Sunday, January 7, 2007

Sons could be birds, taken broken up to the mountain

At 12:02 p.m., I was formally marooned here. There is a sort of instinctive realization as to what all this entails, but as I rode with my mom to Reagan it was acknowledged only through exchanged glances. It's hard to watch tears seep out and realize that the point of no return was passed long ago. There's no excitement about the opportunity I have here; it's a means to an end. I've left my family, and it hurts like Holy Hell.

I stood above the main terminal floor and watched my mother go through the TSA checkpoint. I watched as she put her purse through screening, wiped her eyes and headed to her gate. She didn't look back for me; as it is customary for members of the Harris clan to do. We embrace the finality of moments like these, as pragmatism trumps hyperbole. During the deliberations about sending me to coast, there was a conscious effort to set emotion aside: screw the 945 miles, it's only distance.

That logic, though, can appear to come across as merely hiding fear of the unknown. For me, it's a fear I've embraced whole-heartedly.
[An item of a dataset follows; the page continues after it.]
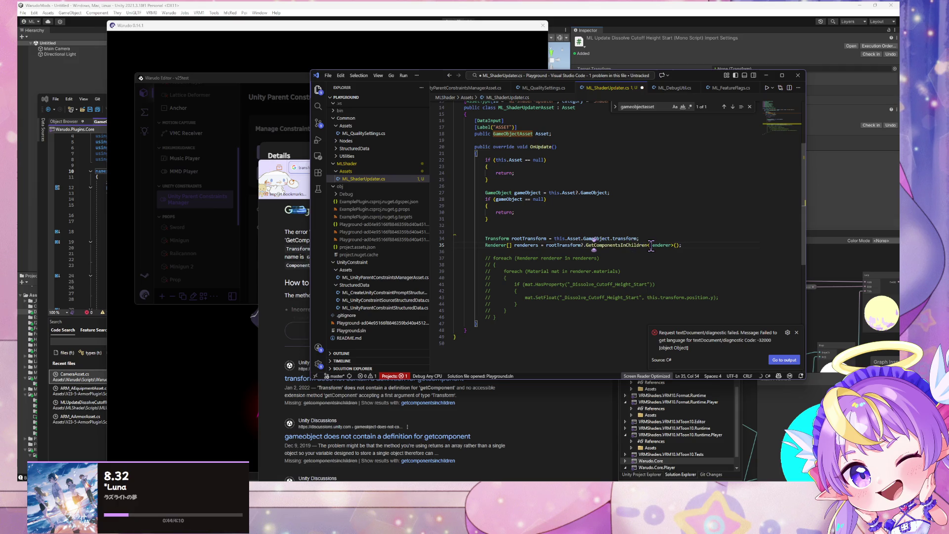
mouse_move(514, 470)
I'm living in a studio apartment in northern Virginia looking to compete with the best in my profession covering one of the toughest beats around. In all likelihood, I'm going to take a couple swift kicks in the face of my ego. But to not be bloodied and bruised in one's life is to have never known what it is like to try. I would rather fail, knowing this is not the job for me, than to dance tepidly around the whole issue. I did that a year ago, staying in Columbia to work for the Missourian and regretted it ever since.

Perhaps that's what this process is: an exercising of demons; a purging of self-doubt. Fear gripped me for the first two years of college. I feared flunking out. I feared working at The Maneater. I feared failing at the Missourian. I feared dating a woman I cared about. My drive was a product of a desire to be the best, but it was also the product of a man who lacked faith in himself. It was a simple logic: Better to a big fish in a little pond than the open sea. Ultimately, adhering to this course would have kept me in Columbia, scared and bitter.

My mom and dad knew as much, too. Unfailingly, they took all of two minutes in deciding that I needed to move east. How was I to become a full-fledged an adult if I stayed in my hometown for the first 22 years of my life? How was I to make good on the promise I had and their faith in me? Through frustration, worry, and tears, they have helped bring me here and to this point. While scant tears were shed, I will miss them probably more than I ever realized. I'll miss my brother, whose relationship is as honest as any I've ever known. He knows, though, this is what I need.

So as I sit in a studio apartment with a pullout bed, a walk-in closet and a 20-inch color TV, I set about my task. Meanwhile, Iron & Wine's "Upward Over the Mountain" plays in the background. God help me, I'm going to need it.